Problem statement:
Once you reach the line containing "Autocrédito celebra sus 40 años y acelera", write out that line and every remaining line of the records exactly.

Material shown:
"""

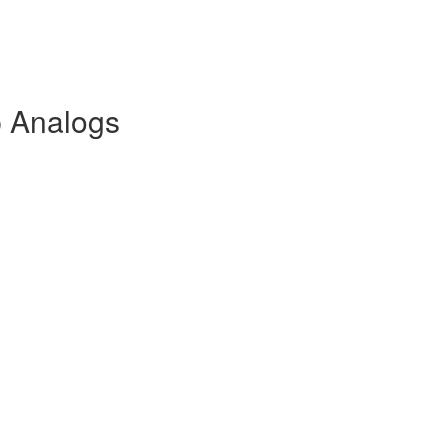
 Analogs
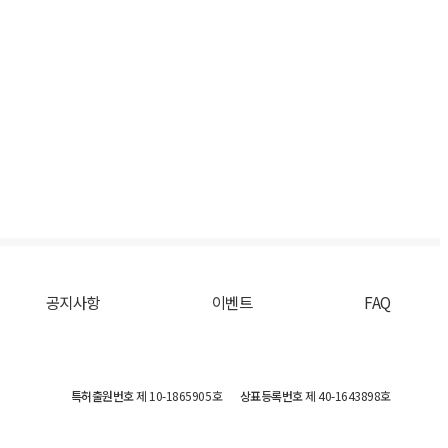
공지사항
이벤트
FAQ
특허출원번호
제 10-1865905호
상표등록번호
제 40-1643898호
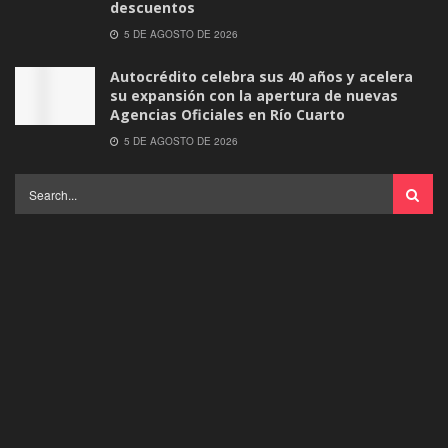
descuentos
5 DE AGOSTO DE 2026
Autocrédito celebra sus 40 años y acelera
su expansión con la apertura de nuevas
Agencias Oficiales en Río Cuarto
5 DE AGOSTO DE 2026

"""

Exercise output:
Autocrédito celebra sus 40 años y acelera
su expansión con la apertura de nuevas
Agencias Oficiales en Río Cuarto
5 DE AGOSTO DE 2026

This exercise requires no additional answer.